Doch im Gegensatz zu den 14.500 Mitarbeitern, die zum Alltag übergegangen sind und prüfen müssen, wo sie Kosten sparen könnten, dürften die Großaktionäre noch in Feierlaune sein. Denn die Reederei zahlt die Gewinne mehrheitlich als Dividende aus. Größter Profiteur ist einer der reichsten Deutschen: der Multimilliardär Klaus-Michael Kühne. Er und die chilenische Reederei CSAV sind mit je 30 Prozent an Hapag-Lloyd beteiligt und bekommen je 3,3 Milliarden Euro. Auch Hamburg kassiert ab: Das Land hält 13,9 Prozent der Aktien und bekommt mehr als 1,5 Milliarden Euro. Für die rot-grüne Landesregierung ist es ein unverhofft großes Geschenk: Der gesamte Haushalt beträgt 2023 nur etwa 18,3 Milliarden Euro.

Zur Wahrheit gehört aber auch, dass Hamburg durch Hapag-Lloyd kaum Steuern einnimmt, obwohl die fünfgrößte Reederei der Welt ihren Sitz an der Binnenalster hat. Hapag-Lloyd dürfte dieses Jahr weniger als ein Prozent Steuern zahlen – und das völlig legal. Der Grund ist die fast 20 Jahre alte Tonnagesteuer. Diese Sonderregel wurde eingeführt, um Reedereien in der Europäischen Union wettbewerbsfähig zu halten. Dank ihr wird nur die Größe der Schiffe pauschal besteuert und nicht der Gewinn. Bei Hapag-Lloyd richtet sich die Höhe der Steuern also nach der Kapazität der 251 Schiffe der eigenen Flotte.

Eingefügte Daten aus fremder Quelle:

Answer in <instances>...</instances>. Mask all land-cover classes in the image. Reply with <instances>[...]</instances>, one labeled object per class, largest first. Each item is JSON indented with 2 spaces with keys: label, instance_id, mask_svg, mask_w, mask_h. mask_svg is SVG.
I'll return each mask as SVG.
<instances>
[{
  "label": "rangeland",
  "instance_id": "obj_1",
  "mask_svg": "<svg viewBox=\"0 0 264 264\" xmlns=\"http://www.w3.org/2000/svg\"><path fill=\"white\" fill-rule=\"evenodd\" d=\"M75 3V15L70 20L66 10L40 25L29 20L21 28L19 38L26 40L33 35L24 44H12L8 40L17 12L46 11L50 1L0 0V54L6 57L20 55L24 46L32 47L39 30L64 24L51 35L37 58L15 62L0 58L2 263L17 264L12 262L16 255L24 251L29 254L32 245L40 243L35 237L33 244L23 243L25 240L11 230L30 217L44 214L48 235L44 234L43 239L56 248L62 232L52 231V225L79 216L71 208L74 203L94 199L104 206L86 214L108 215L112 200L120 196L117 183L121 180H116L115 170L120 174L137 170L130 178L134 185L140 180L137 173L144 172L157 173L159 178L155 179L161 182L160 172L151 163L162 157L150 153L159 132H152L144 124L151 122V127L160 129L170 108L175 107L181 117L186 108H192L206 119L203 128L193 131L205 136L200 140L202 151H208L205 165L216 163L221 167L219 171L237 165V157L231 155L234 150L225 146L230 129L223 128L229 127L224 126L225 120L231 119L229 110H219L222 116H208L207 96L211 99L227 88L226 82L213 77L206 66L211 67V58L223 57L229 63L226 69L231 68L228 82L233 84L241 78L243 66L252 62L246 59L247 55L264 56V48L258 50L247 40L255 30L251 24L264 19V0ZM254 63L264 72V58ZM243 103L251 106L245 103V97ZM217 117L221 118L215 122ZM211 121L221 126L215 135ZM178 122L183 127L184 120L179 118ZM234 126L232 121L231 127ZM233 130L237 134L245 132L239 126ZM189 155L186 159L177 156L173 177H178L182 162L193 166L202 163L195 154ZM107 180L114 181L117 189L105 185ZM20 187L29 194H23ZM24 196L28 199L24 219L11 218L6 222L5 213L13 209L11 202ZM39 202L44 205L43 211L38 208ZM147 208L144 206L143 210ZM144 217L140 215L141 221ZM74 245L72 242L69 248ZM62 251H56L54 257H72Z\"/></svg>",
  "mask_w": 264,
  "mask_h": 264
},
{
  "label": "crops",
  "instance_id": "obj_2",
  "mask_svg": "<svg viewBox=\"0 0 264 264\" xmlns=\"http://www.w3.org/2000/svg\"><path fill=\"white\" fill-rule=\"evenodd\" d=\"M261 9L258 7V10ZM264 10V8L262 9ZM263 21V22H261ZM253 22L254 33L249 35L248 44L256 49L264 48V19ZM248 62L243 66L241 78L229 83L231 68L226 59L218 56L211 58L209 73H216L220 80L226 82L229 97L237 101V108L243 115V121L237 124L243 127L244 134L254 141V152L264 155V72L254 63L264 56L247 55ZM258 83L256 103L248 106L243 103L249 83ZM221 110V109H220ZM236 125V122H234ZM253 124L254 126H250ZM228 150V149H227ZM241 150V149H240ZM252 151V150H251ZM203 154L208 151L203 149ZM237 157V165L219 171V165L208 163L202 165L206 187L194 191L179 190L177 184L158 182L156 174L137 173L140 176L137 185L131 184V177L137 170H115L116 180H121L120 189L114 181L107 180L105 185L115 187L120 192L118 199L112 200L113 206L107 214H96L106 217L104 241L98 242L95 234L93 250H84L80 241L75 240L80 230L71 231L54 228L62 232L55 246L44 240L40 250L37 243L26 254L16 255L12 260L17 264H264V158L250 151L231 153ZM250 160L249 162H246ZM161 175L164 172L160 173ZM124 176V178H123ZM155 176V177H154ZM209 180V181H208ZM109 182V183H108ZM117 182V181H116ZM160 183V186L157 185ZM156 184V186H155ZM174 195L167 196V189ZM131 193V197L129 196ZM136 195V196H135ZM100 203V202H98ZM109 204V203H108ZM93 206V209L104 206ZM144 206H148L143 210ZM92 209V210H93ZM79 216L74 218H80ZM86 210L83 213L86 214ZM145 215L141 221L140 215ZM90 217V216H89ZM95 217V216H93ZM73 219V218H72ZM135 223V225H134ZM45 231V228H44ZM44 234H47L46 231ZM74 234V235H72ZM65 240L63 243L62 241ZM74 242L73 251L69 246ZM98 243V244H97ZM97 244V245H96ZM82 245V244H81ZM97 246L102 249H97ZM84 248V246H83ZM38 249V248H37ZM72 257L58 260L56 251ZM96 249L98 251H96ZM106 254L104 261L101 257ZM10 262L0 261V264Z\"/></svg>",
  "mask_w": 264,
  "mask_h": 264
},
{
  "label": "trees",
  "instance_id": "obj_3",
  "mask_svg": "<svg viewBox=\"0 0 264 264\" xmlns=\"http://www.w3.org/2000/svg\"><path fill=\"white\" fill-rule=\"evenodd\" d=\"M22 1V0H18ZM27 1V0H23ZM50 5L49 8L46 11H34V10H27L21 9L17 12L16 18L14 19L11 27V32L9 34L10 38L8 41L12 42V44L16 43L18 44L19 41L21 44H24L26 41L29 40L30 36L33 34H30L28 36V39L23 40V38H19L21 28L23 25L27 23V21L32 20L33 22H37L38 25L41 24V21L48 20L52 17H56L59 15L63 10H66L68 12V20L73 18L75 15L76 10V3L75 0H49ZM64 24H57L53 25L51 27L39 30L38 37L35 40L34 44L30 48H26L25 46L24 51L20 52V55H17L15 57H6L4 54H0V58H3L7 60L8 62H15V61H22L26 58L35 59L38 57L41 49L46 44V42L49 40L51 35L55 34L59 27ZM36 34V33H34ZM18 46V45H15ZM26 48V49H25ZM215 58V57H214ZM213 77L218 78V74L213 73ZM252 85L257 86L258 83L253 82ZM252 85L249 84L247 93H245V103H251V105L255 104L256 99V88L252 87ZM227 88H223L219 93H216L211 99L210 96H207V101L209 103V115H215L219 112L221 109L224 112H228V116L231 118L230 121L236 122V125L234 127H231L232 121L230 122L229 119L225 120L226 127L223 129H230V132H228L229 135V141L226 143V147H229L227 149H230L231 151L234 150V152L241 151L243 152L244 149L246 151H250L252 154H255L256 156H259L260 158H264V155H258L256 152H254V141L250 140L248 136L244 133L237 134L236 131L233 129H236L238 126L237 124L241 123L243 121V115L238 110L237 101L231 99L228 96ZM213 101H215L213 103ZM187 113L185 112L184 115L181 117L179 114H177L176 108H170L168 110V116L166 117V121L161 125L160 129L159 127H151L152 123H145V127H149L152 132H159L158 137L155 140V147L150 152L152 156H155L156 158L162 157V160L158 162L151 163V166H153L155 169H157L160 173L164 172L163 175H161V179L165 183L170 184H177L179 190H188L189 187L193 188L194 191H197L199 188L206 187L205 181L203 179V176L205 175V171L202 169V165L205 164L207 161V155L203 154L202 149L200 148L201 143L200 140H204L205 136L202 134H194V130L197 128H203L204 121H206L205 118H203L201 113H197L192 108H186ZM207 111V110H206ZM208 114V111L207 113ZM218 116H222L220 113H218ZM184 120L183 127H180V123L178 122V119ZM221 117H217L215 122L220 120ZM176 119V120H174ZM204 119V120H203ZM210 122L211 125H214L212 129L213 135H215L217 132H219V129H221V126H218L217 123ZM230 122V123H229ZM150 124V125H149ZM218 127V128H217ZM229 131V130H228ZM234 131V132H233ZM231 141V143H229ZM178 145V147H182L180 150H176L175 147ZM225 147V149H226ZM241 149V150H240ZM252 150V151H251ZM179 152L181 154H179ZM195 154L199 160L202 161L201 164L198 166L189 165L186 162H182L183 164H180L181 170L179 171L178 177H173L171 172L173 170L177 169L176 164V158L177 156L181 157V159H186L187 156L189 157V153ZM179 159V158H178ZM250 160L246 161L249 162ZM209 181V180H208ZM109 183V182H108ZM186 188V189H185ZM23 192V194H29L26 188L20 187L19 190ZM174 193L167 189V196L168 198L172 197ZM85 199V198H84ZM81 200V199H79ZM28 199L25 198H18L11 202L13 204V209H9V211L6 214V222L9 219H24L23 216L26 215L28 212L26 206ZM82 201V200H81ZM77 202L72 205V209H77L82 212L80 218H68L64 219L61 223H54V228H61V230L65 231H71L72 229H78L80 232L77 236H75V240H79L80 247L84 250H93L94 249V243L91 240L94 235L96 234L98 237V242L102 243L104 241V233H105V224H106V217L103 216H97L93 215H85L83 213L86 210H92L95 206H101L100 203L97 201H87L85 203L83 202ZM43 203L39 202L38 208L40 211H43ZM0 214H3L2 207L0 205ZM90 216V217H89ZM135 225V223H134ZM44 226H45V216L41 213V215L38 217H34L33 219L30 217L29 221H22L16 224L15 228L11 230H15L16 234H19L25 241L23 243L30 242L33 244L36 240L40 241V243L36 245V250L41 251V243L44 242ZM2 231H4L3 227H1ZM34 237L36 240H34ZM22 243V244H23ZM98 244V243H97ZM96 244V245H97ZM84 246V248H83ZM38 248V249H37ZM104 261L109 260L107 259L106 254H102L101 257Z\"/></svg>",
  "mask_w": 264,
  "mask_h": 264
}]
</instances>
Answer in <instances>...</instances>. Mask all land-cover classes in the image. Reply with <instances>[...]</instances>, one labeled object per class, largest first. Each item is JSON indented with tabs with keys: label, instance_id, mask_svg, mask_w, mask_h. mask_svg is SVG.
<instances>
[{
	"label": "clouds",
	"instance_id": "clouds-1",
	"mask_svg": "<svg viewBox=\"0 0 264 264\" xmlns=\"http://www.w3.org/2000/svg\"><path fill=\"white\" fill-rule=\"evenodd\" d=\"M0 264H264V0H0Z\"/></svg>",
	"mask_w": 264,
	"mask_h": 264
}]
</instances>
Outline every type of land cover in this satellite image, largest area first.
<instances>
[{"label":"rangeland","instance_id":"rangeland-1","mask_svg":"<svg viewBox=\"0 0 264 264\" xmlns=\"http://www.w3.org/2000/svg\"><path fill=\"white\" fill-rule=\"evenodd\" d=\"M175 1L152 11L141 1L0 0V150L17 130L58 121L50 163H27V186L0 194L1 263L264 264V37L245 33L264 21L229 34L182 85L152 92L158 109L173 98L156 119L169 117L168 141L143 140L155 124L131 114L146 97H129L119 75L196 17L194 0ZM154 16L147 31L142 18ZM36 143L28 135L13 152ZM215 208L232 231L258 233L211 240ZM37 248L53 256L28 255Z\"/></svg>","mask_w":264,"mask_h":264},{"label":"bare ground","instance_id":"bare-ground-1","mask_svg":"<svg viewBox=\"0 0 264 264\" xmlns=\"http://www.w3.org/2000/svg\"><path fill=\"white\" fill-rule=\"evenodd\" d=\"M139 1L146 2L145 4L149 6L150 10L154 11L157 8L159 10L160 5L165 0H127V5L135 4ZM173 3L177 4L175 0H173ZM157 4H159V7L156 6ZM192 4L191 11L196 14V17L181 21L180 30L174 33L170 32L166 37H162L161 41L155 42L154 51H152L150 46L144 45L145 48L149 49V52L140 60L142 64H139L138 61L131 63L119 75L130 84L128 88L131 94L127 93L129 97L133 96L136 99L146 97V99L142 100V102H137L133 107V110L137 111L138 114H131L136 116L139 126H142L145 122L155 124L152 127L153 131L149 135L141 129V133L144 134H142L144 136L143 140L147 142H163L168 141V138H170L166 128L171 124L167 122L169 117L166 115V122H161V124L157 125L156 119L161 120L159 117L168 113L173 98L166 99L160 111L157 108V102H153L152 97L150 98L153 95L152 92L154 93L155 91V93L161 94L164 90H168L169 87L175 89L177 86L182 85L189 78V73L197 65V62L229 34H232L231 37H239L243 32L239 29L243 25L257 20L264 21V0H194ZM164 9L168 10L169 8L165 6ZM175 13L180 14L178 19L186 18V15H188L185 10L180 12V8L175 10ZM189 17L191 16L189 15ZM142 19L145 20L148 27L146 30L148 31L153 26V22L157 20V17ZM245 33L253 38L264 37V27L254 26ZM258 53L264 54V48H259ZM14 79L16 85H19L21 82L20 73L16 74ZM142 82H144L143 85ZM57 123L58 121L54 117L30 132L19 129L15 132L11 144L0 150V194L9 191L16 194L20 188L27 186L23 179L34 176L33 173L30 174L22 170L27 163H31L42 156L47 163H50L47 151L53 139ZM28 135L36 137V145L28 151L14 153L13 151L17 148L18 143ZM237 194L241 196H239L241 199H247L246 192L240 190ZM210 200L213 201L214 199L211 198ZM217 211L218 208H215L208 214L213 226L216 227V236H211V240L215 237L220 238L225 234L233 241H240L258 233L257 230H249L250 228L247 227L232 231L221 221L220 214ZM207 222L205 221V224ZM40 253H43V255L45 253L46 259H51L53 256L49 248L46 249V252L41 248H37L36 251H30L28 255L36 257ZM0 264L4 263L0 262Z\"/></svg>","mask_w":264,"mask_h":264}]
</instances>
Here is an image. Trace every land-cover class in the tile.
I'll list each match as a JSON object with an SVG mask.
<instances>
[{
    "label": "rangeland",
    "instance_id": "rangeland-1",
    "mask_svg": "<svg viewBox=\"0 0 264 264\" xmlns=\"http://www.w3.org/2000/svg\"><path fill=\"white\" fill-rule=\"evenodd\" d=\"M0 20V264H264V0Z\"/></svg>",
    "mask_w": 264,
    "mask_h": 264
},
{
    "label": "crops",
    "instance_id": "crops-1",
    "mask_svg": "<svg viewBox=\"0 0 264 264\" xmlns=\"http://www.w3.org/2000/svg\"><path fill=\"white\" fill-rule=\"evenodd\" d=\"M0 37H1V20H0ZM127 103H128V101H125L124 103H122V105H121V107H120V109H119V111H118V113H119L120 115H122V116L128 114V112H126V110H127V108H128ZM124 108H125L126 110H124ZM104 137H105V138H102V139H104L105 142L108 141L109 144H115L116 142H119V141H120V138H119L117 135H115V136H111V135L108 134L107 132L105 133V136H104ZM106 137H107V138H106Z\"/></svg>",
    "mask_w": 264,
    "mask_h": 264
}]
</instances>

Das ist in Jahren mit wenig Gewinn ein eher schlechter Deal. In Rekordjahren ist er fantastisch. Bund und Land entgingen dieses Jahr „über sechs Milliarden Euro an Steuereinnahmen“, hat die Fraktion der Linken in der Hamburger Bürgerschaft errechnet. Das sei „eine unfassbare Ungerechtigkeit, die Hamburg teuer zu stehen kommt“, monierte der Linken-Abgeordnete David Stoop. Doch selbst Firmenchef Habben Jansen hinterfragt die Tonnagesteuer. Er sei bereit, mehr zu zahlen, wenn das für alle Reedereien gleichermaßen gelte, betonte er kürzlich.

So oder so hat Hapag-Lloyd jetzt viel Geld. Mit einem Teil davon will sich die Reederei in weiteren Häfen einkaufen. Weltweit ist sie schon an Terminals in 20 Städten beteiligt, von der Westküste Südamerikas bis zur Ostküste Indiens. Auch in Wilhelmshaven gehören Hapag-Lloyd seit ein paar Monaten 30 Prozent am Terminal.

Die Ausgangslage könnte für die Reederei also kaum besser sein. Doch ihr Chef Habben Jansen muss aufpassen, den Abschwung nicht selbst zu verschärfen: Wie viele Rivalen hat er in neue Schiffe investiert und zwölf Gigafrachter bestellt, die mehr als 23.500 Container fassen. Sie zählen zu den größten Schiffen der Welt und könnten die Balance im Seehandel empfindlich stören: Denn wenn es bald mehr – und dann womöglich zu viele – Frachter gibt, könnte das die Frachtpreise und damit die Einnahmen in den Reedereien sinken lassen. Es bleibt dynamisch.